Helping To Build a New Generation of Automotive Tradespeople

The Piston Foundation’s mission is to bring more young people into the collector car industry. By funding skilled trades programs in collector cars, we’re working to help today’s craftspeople transfer their skills to a new generation and help young technicians build rewarding careers in the trades and services of the collector car industry.

What we do

We direct the charitable giving from car enthusiasts back into the car community, helping to build awareness and respect for automotive skilled trade career choices.

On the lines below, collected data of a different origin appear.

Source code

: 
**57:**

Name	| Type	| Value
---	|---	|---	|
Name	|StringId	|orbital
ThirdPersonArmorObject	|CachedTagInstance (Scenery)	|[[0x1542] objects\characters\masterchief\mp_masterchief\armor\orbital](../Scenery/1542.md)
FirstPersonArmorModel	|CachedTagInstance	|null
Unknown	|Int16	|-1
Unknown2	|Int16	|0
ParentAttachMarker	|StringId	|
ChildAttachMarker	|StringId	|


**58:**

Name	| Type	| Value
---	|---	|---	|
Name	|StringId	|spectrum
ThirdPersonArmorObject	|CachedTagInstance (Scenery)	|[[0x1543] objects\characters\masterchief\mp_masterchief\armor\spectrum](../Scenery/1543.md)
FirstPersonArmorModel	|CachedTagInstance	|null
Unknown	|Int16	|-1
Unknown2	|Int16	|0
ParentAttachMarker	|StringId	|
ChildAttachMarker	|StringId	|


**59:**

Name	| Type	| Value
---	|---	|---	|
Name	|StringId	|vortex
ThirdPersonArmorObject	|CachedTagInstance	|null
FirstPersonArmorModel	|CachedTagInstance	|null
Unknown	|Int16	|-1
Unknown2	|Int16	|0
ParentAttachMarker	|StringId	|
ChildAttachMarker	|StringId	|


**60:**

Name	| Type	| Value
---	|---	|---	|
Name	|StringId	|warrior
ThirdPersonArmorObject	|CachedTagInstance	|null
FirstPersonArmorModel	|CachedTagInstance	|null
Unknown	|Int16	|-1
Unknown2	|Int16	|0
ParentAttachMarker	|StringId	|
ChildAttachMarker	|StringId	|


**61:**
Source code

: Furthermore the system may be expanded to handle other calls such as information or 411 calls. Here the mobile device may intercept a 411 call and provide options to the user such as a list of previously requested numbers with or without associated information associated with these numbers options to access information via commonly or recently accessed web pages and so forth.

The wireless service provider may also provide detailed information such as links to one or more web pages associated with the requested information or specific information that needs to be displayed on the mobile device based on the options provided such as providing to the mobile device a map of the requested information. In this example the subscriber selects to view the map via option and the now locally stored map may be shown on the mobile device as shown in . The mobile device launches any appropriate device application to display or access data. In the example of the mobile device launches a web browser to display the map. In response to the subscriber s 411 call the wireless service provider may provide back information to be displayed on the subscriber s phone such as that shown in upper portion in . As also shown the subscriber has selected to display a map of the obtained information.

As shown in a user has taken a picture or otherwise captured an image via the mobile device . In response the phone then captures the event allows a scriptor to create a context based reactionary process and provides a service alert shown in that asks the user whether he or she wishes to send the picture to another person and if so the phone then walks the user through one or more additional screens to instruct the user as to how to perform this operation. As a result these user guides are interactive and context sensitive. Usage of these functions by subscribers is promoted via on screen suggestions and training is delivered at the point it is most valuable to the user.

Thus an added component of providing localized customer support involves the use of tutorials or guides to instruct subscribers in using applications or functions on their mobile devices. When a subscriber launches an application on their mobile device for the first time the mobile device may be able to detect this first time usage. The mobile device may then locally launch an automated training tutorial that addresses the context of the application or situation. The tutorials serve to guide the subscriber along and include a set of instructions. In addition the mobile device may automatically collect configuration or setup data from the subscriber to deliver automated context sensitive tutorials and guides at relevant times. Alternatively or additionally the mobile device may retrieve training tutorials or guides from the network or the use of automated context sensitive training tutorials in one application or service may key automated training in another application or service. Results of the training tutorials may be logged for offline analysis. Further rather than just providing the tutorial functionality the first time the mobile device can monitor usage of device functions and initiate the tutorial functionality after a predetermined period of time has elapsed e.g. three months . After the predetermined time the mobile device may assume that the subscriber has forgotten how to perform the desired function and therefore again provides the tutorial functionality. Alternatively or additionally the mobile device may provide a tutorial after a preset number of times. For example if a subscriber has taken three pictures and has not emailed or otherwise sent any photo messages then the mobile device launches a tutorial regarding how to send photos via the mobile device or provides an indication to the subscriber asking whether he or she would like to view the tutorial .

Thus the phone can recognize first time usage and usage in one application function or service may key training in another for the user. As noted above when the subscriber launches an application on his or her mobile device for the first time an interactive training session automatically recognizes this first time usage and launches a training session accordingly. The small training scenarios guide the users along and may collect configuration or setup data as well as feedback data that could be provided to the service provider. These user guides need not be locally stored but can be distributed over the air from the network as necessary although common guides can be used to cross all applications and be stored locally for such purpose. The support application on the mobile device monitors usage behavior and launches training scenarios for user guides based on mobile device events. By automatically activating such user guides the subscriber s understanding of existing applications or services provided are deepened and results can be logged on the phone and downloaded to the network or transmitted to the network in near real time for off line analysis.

Our goal is to fund skilled trade education for automotive students and to develop and establish vehicle restoration apprentices. We’re creating career opportunities for people who want to take a different path and we’re helping to build a new generation of automotive tradespeople.

Who We Serve

We support students seeking skilled trade education as an alternative path to a rewarding career, different from the “college-at-all-costs” approach and help working auto technicians find apprenticeship placement and achieve a career in collector car restoration and services.

We serve restoration shops and auto industry businesses who need skilled technicians and specialists ready to learn the craft and trade, and we serve the car enthusiast community who want to continue to enjoy their hobby, share their passion, and keep their beloved cars on the road.

we’re car enthusiasts, too

Everyone in our organization has a passion and a drive for keeping vintage, classic, and collector cars on the road.

Our founder, Robert P. Minnick, has always been a car guy and sees the Piston Foundation as the way in which he, and others like him, can give back and affect real positive change in the car community.


Young or old, we all love classic cars. A generation of craftspeople built rewarding careers keeping these cars on the road. Now they’re retiring and the collector car industry needs new technicians. Young people are interested in learning the trade, but they need help from the car community to get the education and hands-on training they need.

The high cost of education and limited access to hands-on training makes it difficult for young car enthusiasts to enter the auto restoration industry. Together, we can help aspiring technicians overcome these barriers and put them on a career path into the collector car industry.